- WORK ORDER:
Print the entries exactly as they appear, and omit any images.

Records from a data collection

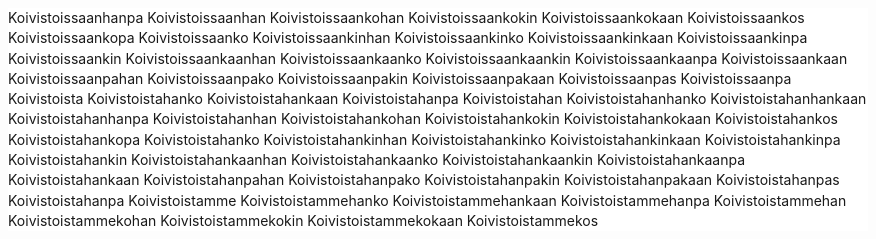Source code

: Koivistoissaanhanpa
Koivistoissaanhan
Koivistoissaankohan
Koivistoissaankokin
Koivistoissaankokaan
Koivistoissaankos
Koivistoissaankopa
Koivistoissaanko
Koivistoissaankinhan
Koivistoissaankinko
Koivistoissaankinkaan
Koivistoissaankinpa
Koivistoissaankin
Koivistoissaankaanhan
Koivistoissaankaanko
Koivistoissaankaankin
Koivistoissaankaanpa
Koivistoissaankaan
Koivistoissaanpahan
Koivistoissaanpako
Koivistoissaanpakin
Koivistoissaanpakaan
Koivistoissaanpas
Koivistoissaanpa
Koivistoista
Koivistoistahanko
Koivistoistahankaan
Koivistoistahanpa
Koivistoistahan
Koivistoistahanhanko
Koivistoistahanhankaan
Koivistoistahanhanpa
Koivistoistahanhan
Koivistoistahankohan
Koivistoistahankokin
Koivistoistahankokaan
Koivistoistahankos
Koivistoistahankopa
Koivistoistahanko
Koivistoistahankinhan
Koivistoistahankinko
Koivistoistahankinkaan
Koivistoistahankinpa
Koivistoistahankin
Koivistoistahankaanhan
Koivistoistahankaanko
Koivistoistahankaankin
Koivistoistahankaanpa
Koivistoistahankaan
Koivistoistahanpahan
Koivistoistahanpako
Koivistoistahanpakin
Koivistoistahanpakaan
Koivistoistahanpas
Koivistoistahanpa
Koivistoistamme
Koivistoistammehanko
Koivistoistammehankaan
Koivistoistammehanpa
Koivistoistammehan
Koivistoistammekohan
Koivistoistammekokin
Koivistoistammekokaan
Koivistoistammekos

- ANSWER TO THIS PROBLEM:
Source code

: Koivistoissaanhanpa
Koivistoissaanhan
Koivistoissaankohan
Koivistoissaankokin
Koivistoissaankokaan
Koivistoissaankos
Koivistoissaankopa
Koivistoissaanko
Koivistoissaankinhan
Koivistoissaankinko
Koivistoissaankinkaan
Koivistoissaankinpa
Koivistoissaankin
Koivistoissaankaanhan
Koivistoissaankaanko
Koivistoissaankaankin
Koivistoissaankaanpa
Koivistoissaankaan
Koivistoissaanpahan
Koivistoissaanpako
Koivistoissaanpakin
Koivistoissaanpakaan
Koivistoissaanpas
Koivistoissaanpa
Koivistoista
Koivistoistahanko
Koivistoistahankaan
Koivistoistahanpa
Koivistoistahan
Koivistoistahanhanko
Koivistoistahanhankaan
Koivistoistahanhanpa
Koivistoistahanhan
Koivistoistahankohan
Koivistoistahankokin
Koivistoistahankokaan
Koivistoistahankos
Koivistoistahankopa
Koivistoistahanko
Koivistoistahankinhan
Koivistoistahankinko
Koivistoistahankinkaan
Koivistoistahankinpa
Koivistoistahankin
Koivistoistahankaanhan
Koivistoistahankaanko
Koivistoistahankaankin
Koivistoistahankaanpa
Koivistoistahankaan
Koivistoistahanpahan
Koivistoistahanpako
Koivistoistahanpakin
Koivistoistahanpakaan
Koivistoistahanpas
Koivistoistahanpa
Koivistoistamme
Koivistoistammehanko
Koivistoistammehankaan
Koivistoistammehanpa
Koivistoistammehan
Koivistoistammekohan
Koivistoistammekokin
Koivistoistammekokaan
Koivistoistammekos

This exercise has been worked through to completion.